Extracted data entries
§ §

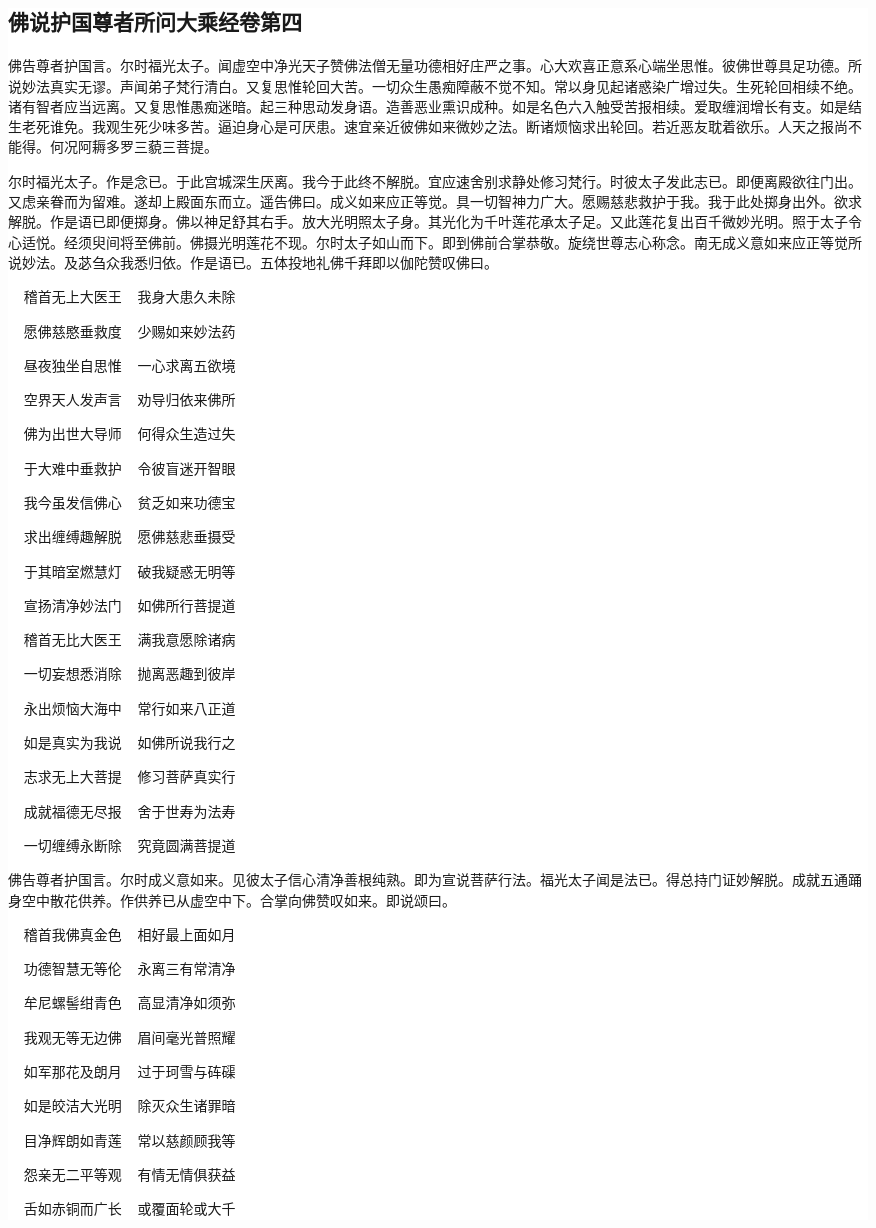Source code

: ## 佛说护国尊者所问大乘经卷第四

佛告尊者护国言。尔时福光太子。闻虚空中净光天子赞佛法僧无量功德相好庄严之事。心大欢喜正意系心端坐思惟。彼佛世尊具足功德。所说妙法真实无谬。声闻弟子梵行清白。又复思惟轮回大苦。一切众生愚痴障蔽不觉不知。常以身见起诸惑染广增过失。生死轮回相续不绝。诸有智者应当远离。又复思惟愚痴迷暗。起三种思动发身语。造善恶业熏识成种。如是名色六入触受苦报相续。爱取缠润增长有支。如是结生老死谁免。我观生死少味多苦。逼迫身心是可厌患。速宜亲近彼佛如来微妙之法。断诸烦恼求出轮回。若近恶友耽着欲乐。人天之报尚不能得。何况阿耨多罗三藐三菩提。

尔时福光太子。作是念已。于此宫城深生厌离。我今于此终不解脱。宜应速舍别求静处修习梵行。时彼太子发此志已。即便离殿欲往门出。又虑亲眷而为留难。遂却上殿面东而立。遥告佛曰。成义如来应正等觉。具一切智神力广大。愿赐慈悲救护于我。我于此处掷身出外。欲求解脱。作是语已即便掷身。佛以神足舒其右手。放大光明照太子身。其光化为千叶莲花承太子足。又此莲花复出百千微妙光明。照于太子令心适悦。经须臾间将至佛前。佛摄光明莲花不现。尔时太子如山而下。即到佛前合掌恭敬。旋绕世尊志心称念。南无成义意如来应正等觉所说妙法。及苾刍众我悉归依。作是语已。五体投地礼佛千拜即以伽陀赞叹佛曰。

&nbsp;&nbsp;&nbsp;&nbsp;稽首无上大医王&nbsp;&nbsp;&nbsp;&nbsp;我身大患久未除

&nbsp;&nbsp;&nbsp;&nbsp;愿佛慈愍垂救度&nbsp;&nbsp;&nbsp;&nbsp;少赐如来妙法药

&nbsp;&nbsp;&nbsp;&nbsp;昼夜独坐自思惟&nbsp;&nbsp;&nbsp;&nbsp;一心求离五欲境

&nbsp;&nbsp;&nbsp;&nbsp;空界天人发声言&nbsp;&nbsp;&nbsp;&nbsp;劝导归依来佛所

&nbsp;&nbsp;&nbsp;&nbsp;佛为出世大导师&nbsp;&nbsp;&nbsp;&nbsp;何得众生造过失

&nbsp;&nbsp;&nbsp;&nbsp;于大难中垂救护&nbsp;&nbsp;&nbsp;&nbsp;令彼盲迷开智眼

&nbsp;&nbsp;&nbsp;&nbsp;我今虽发信佛心&nbsp;&nbsp;&nbsp;&nbsp;贫乏如来功德宝

&nbsp;&nbsp;&nbsp;&nbsp;求出缠缚趣解脱&nbsp;&nbsp;&nbsp;&nbsp;愿佛慈悲垂摄受

&nbsp;&nbsp;&nbsp;&nbsp;于其暗室燃慧灯&nbsp;&nbsp;&nbsp;&nbsp;破我疑惑无明等

&nbsp;&nbsp;&nbsp;&nbsp;宣扬清净妙法门&nbsp;&nbsp;&nbsp;&nbsp;如佛所行菩提道

&nbsp;&nbsp;&nbsp;&nbsp;稽首无比大医王&nbsp;&nbsp;&nbsp;&nbsp;满我意愿除诸病

&nbsp;&nbsp;&nbsp;&nbsp;一切妄想悉消除&nbsp;&nbsp;&nbsp;&nbsp;抛离恶趣到彼岸

&nbsp;&nbsp;&nbsp;&nbsp;永出烦恼大海中&nbsp;&nbsp;&nbsp;&nbsp;常行如来八正道

&nbsp;&nbsp;&nbsp;&nbsp;如是真实为我说&nbsp;&nbsp;&nbsp;&nbsp;如佛所说我行之

&nbsp;&nbsp;&nbsp;&nbsp;志求无上大菩提&nbsp;&nbsp;&nbsp;&nbsp;修习菩萨真实行

&nbsp;&nbsp;&nbsp;&nbsp;成就福德无尽报&nbsp;&nbsp;&nbsp;&nbsp;舍于世寿为法寿

&nbsp;&nbsp;&nbsp;&nbsp;一切缠缚永断除&nbsp;&nbsp;&nbsp;&nbsp;究竟圆满菩提道

佛告尊者护国言。尔时成义意如来。见彼太子信心清净善根纯熟。即为宣说菩萨行法。福光太子闻是法已。得总持门证妙解脱。成就五通踊身空中散花供养。作供养已从虚空中下。合掌向佛赞叹如来。即说颂曰。

&nbsp;&nbsp;&nbsp;&nbsp;稽首我佛真金色&nbsp;&nbsp;&nbsp;&nbsp;相好最上面如月

&nbsp;&nbsp;&nbsp;&nbsp;功德智慧无等伦&nbsp;&nbsp;&nbsp;&nbsp;永离三有常清净

&nbsp;&nbsp;&nbsp;&nbsp;牟尼螺髻绀青色&nbsp;&nbsp;&nbsp;&nbsp;高显清净如须弥

&nbsp;&nbsp;&nbsp;&nbsp;我观无等无边佛&nbsp;&nbsp;&nbsp;&nbsp;眉间毫光普照耀

&nbsp;&nbsp;&nbsp;&nbsp;如军那花及朗月&nbsp;&nbsp;&nbsp;&nbsp;过于珂雪与砗磲

&nbsp;&nbsp;&nbsp;&nbsp;如是皎洁大光明&nbsp;&nbsp;&nbsp;&nbsp;除灭众生诸罪暗

&nbsp;&nbsp;&nbsp;&nbsp;目净辉朗如青莲&nbsp;&nbsp;&nbsp;&nbsp;常以慈颜顾我等

&nbsp;&nbsp;&nbsp;&nbsp;怨亲无二平等观&nbsp;&nbsp;&nbsp;&nbsp;有情无情俱获益

&nbsp;&nbsp;&nbsp;&nbsp;舌如赤铜而广长&nbsp;&nbsp;&nbsp;&nbsp;或覆面轮或大千
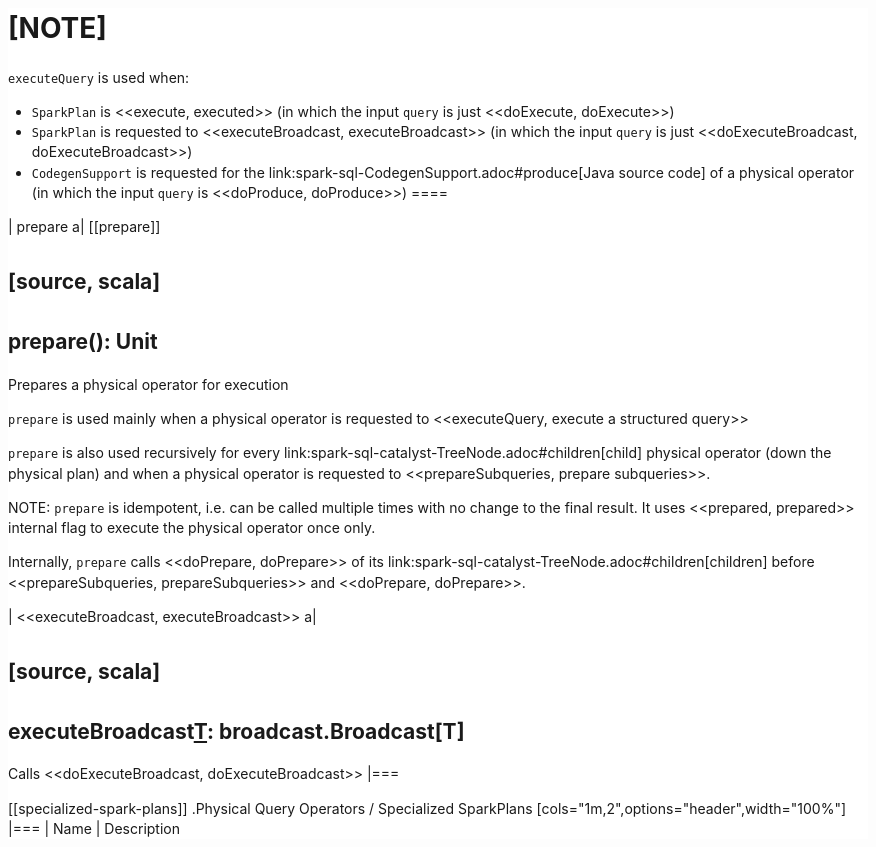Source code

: [NOTE]
====
`executeQuery` is used when:

* `SparkPlan` is <<execute, executed>> (in which the input `query` is just <<doExecute, doExecute>>)
* `SparkPlan` is requested to <<executeBroadcast, executeBroadcast>> (in which the input `query` is just <<doExecuteBroadcast, doExecuteBroadcast>>)
* `CodegenSupport` is requested for the link:spark-sql-CodegenSupport.adoc#produce[Java source code] of a physical operator (in which the input `query` is <<doProduce, doProduce>>)
====

| prepare
a| [[prepare]]

[source, scala]
----
prepare(): Unit
----

Prepares a physical operator for execution

`prepare` is used mainly when a physical operator is requested to <<executeQuery, execute a structured query>>

`prepare` is also used recursively for every link:spark-sql-catalyst-TreeNode.adoc#children[child] physical operator (down the physical plan) and when a physical operator is requested to <<prepareSubqueries, prepare subqueries>>.

NOTE: `prepare` is idempotent, i.e. can be called multiple times with no change to the final result. It uses <<prepared, prepared>> internal flag to execute the physical operator once only.

Internally, `prepare` calls <<doPrepare, doPrepare>> of its link:spark-sql-catalyst-TreeNode.adoc#children[children] before <<prepareSubqueries, prepareSubqueries>> and <<doPrepare, doPrepare>>.

| <<executeBroadcast, executeBroadcast>>
a|

[source, scala]
----
executeBroadcast[T](): broadcast.Broadcast[T]
----

Calls <<doExecuteBroadcast, doExecuteBroadcast>>
|===

[[specialized-spark-plans]]
.Physical Query Operators / Specialized SparkPlans
[cols="1m,2",options="header",width="100%"]
|===
| Name
| Description
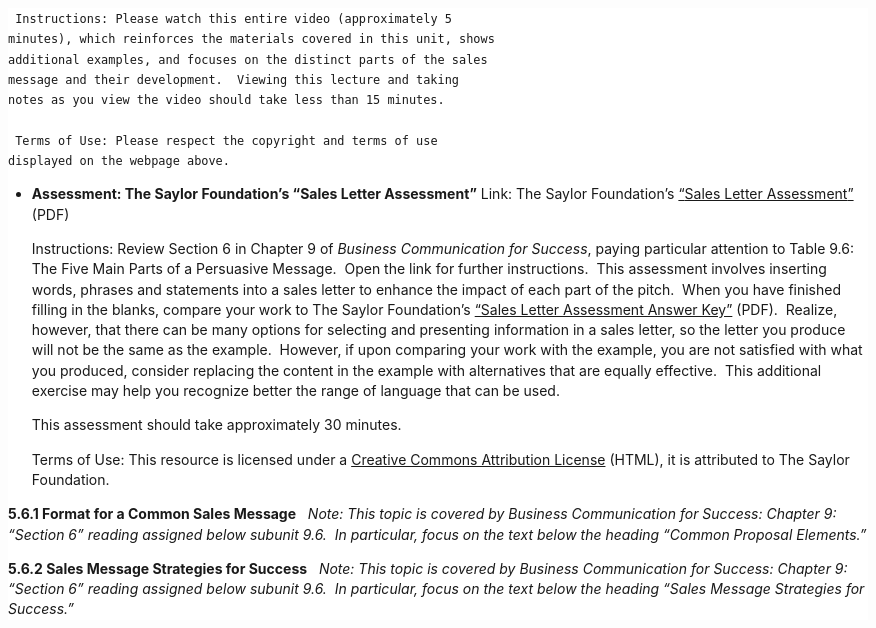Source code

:      Instructions: Please watch this entire video (approximately 5
    minutes), which reinforces the materials covered in this unit, shows
    additional examples, and focuses on the distinct parts of the sales
    message and their development.  Viewing this lecture and taking
    notes as you view the video should take less than 15 minutes.  
      
     Terms of Use: Please respect the copyright and terms of use
    displayed on the webpage above.

-   **Assessment: The Saylor Foundation’s “Sales Letter Assessment”**
    Link: The Saylor
    Foundation’s [“](http://www.saylor.org/site/wp-content/uploads/2012/06/Sales-Letter-Assessment-FINAL.pdf)[Sales
    Letter
    Assessment](http://www.saylor.org/site/wp-content/uploads/2012/08/BUS210-Sales-Letter-Assessment-Fixed.pdf)[”](http://www.saylor.org/site/wp-content/uploads/2012/06/Sales-Letter-Assessment-FINAL.pdf)
    (PDF)  
      
     Instructions: Review Section 6 in Chapter 9 of *Business
    Communication for Success*, paying particular attention to Table
    9.6: The Five Main Parts of a Persuasive Message.  Open the link for
    further instructions.  This assessment involves inserting words,
    phrases and statements into a sales letter to enhance the impact of
    each part of the pitch.  When you have finished filling in the
    blanks, compare your work to The Saylor Foundation’s [“Sales Letter
    Assessment Answer
    Key”](http://www.saylor.org/site/wp-content/uploads/2012/08/BUS210-Sales-Letter-Assessment-–-Answer-Key-Fixed.pdf) (PDF).
     Realize, however, that there can be many options for selecting and
    presenting information in a sales letter, so the letter you produce
    will not be the same as the example.  However, if upon comparing
    your work with the example, you are not satisfied with what you
    produced, consider replacing the content in the example with
    alternatives that are equally effective.  This additional exercise
    may help you recognize better the range of language that can be
    used.  
      
     This assessment should take approximately 30 minutes.  
      
     Terms of Use: This resource is licensed under a [Creative Commons
    Attribution
    License](http://creativecommons.org/licenses/by/3.0/) (HTML), it is
    attributed to The Saylor Foundation. 

**5.6.1 Format for a Common Sales Message** <span id="5.6.1"></span> 
*Note: This topic is covered by Business Communication for Success:
Chapter 9: “Section 6” reading assigned below subunit 9.6.  In
particular, focus on the text below the heading “Common Proposal
Elements.”*

**5.6.2 Sales Message Strategies for Success** <span id="5.6.2"></span> 
*Note: This topic is covered by Business Communication for Success:
Chapter 9: “Section 6” reading assigned below subunit 9.6.  In
particular, focus on the text below the heading “Sales Message
Strategies for Success.”*
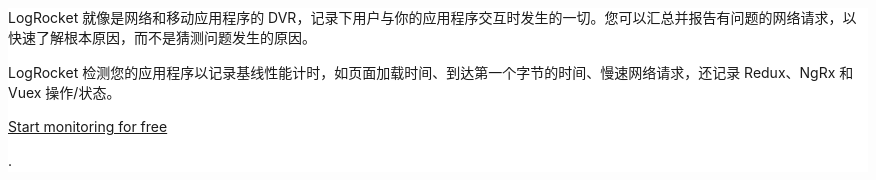 LogRocket 就像是网络和移动应用程序的 DVR，记录下用户与你的应用程序交互时发生的一切。您可以汇总并报告有问题的网络请求，以快速了解根本原因，而不是猜测问题发生的原因。

LogRocket 检测您的应用程序以记录基线性能计时，如页面加载时间、到达第一个字节的时间、慢速网络请求，还记录 Redux、NgRx 和 Vuex 操作/状态。

[Start monitoring for free](https://lp.logrocket.com/blg/node-signup)

.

§ §

__TO-DO ITEM__. Repeat the entries above verbatim, but only from the line that has "presenting information in" down to the line that has "This assessment should", inclusive.

__PROBLEM SOLUTION__.
    presenting information in a sales letter, so the letter you produce
    will not be the same as the example.  However, if upon comparing
    your work with the example, you are not satisfied with what you
    produced, consider replacing the content in the example with
    alternatives that are equally effective.  This additional exercise
    may help you recognize better the range of language that can be
    used.  
      
     This assessment should take approximately 30 minutes.  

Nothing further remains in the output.